Early in the twentieth century, an oil boom brought prosperity to Oklahoma. Even people who did not have oil wells on their land benefitted by the boom. Farm wives like my grandmother, for instance, were paid well for the butter and eggs they sold in town.

One day Grandma loaded the farm wagon with produce to sell and commanded her children to get into the wagon, the three boys in the back and the little girl up front, holding a tub of butter in her lap. Grandma headed the wagon toward town with high hopes of making a lot of money. For some reason (my guess is being frightened by a newfangled and very noisy automobile) the horses bolted. Little Kathelene must have feared for her life, but Grandma thought only of the money she might lose if she couldn't get her butter to town. While desperately trying to control her runaway team, Grandma yelled, "Hold onto the butter, Kathelene!"

Even in adulthood, Kathelene's brothers continued to tease her with that phrase. Every time the family got together they would all laugh and yell, "Hold onto the butter, Kathelene!"

NOTE TO MY DEAR DESCENDANTS

Let the amusing story above be a lesson to you. Whatever is valuable in your life, hold onto it. Even if it doesn't look valuable to anyone but you, hold onto it. I think of the many things my "packrat" mother held onto and no one even knew she had until after she died. Because she held onto them, I now have a lot of things to share with you on the site. If that information is valuable to you, find a way to preserve it. You might copy the web pages or make notes of the information you want to keep. Remember, cyberlife is as uncertain as the other kind. You don't know how long this site will be available.
........
■ **Task list**
#1 In the story about Grandma's butter, give the stretch from "Early in the" through "sold in town." again, swapping "prosperity" for "wealth".
#2 Answer these questions about the story about Grandma's butter:
(a) How many boys rode in the back of the wagon?
(b) What did Grandma yell while trying to control the horses?
(c) What two ways of keeping the information does the note suggest?
#3 In the story about Grandma's butter, list every different verb that the note to the descendants uses as a command.

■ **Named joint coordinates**
........
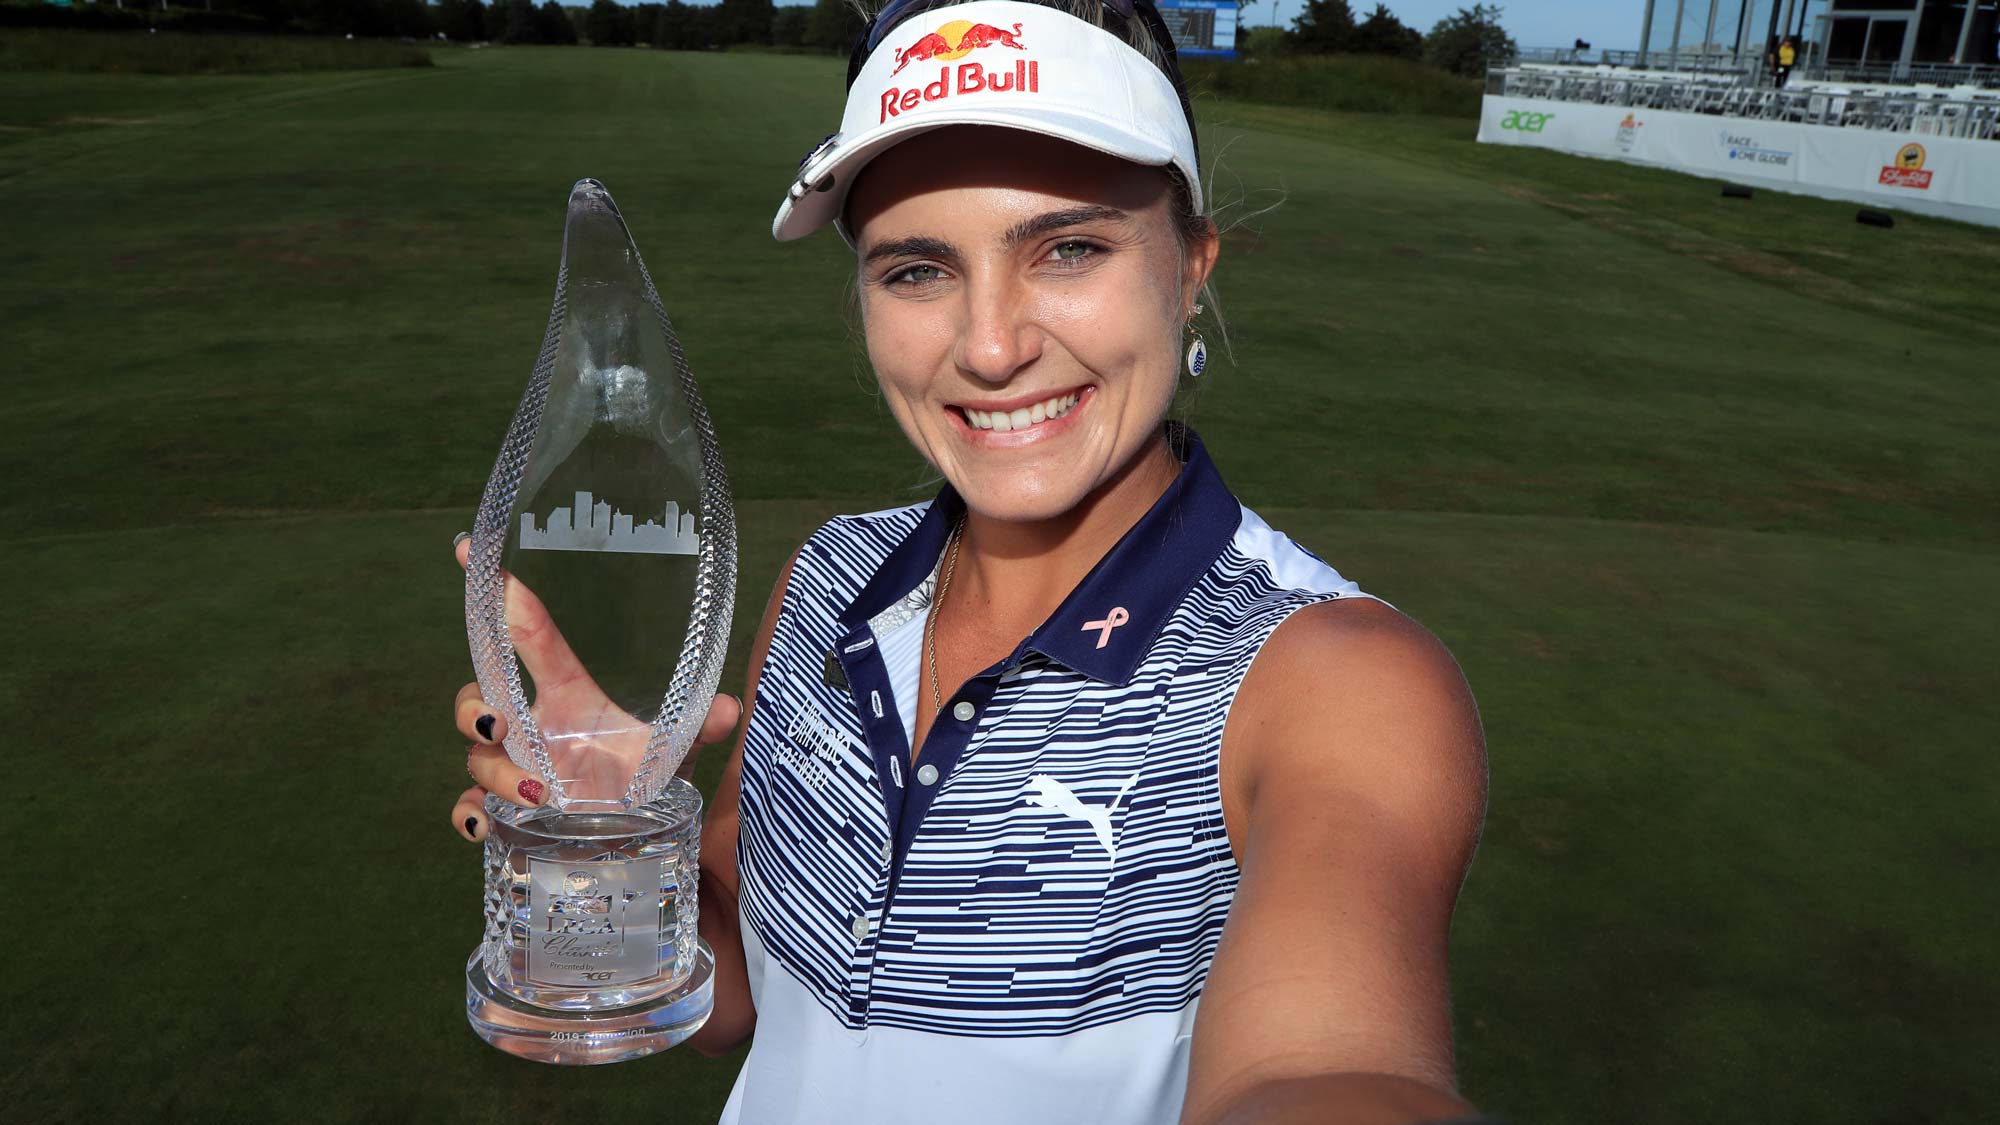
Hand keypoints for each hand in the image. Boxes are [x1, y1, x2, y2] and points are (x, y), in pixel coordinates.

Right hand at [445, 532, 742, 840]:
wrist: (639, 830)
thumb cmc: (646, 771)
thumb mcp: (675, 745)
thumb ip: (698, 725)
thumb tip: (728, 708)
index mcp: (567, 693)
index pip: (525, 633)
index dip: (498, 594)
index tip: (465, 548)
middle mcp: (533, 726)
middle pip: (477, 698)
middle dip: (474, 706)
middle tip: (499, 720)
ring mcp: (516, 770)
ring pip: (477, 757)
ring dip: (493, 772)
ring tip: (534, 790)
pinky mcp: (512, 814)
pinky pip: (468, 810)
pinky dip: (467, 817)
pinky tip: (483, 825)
........
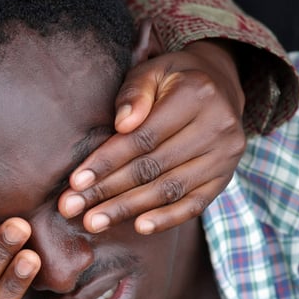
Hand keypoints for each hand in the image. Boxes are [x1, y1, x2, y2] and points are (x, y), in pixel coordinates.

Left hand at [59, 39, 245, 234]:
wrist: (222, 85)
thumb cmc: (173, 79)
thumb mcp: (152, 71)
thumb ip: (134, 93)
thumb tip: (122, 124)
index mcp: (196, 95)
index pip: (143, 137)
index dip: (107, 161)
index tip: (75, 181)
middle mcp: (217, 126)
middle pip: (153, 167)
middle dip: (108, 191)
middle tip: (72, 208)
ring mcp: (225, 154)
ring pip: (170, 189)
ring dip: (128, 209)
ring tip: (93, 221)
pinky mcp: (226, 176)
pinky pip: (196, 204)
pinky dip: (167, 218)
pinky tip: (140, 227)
........
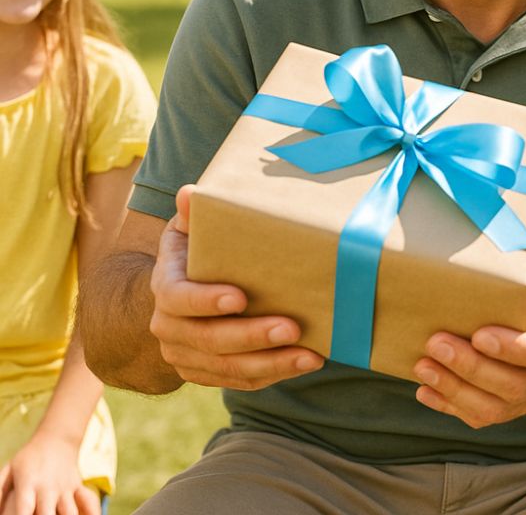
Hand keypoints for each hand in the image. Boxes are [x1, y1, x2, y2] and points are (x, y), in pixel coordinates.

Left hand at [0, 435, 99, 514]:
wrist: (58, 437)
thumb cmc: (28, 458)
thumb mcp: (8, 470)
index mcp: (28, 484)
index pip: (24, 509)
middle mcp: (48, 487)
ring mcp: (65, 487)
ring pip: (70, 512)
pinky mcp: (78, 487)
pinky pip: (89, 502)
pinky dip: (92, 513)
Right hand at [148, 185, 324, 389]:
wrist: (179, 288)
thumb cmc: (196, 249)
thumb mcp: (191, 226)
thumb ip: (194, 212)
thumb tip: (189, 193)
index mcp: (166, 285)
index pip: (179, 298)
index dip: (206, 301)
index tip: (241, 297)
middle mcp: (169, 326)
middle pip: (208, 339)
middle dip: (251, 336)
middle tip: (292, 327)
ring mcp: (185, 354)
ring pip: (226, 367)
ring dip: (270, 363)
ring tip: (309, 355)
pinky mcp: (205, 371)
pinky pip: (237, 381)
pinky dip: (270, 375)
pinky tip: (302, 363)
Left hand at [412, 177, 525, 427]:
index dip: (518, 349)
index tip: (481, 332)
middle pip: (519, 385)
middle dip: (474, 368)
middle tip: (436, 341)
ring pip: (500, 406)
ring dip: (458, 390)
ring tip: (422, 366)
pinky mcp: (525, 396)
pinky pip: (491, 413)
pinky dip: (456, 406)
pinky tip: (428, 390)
........
■ **Answers given**
#1
Early in the twentieth century, an oil boom brought wealth to Oklahoma. Even people who did not have oil wells on their land benefitted by the boom. Farm wives like my grandmother, for instance, were paid well for the butter and eggs they sold in town.

#2
(a) Three.
(b) "Hold onto the butter, Kathelene!"
(c) Copying the web pages or making notes of the information.

#3 Let, hold, find, remember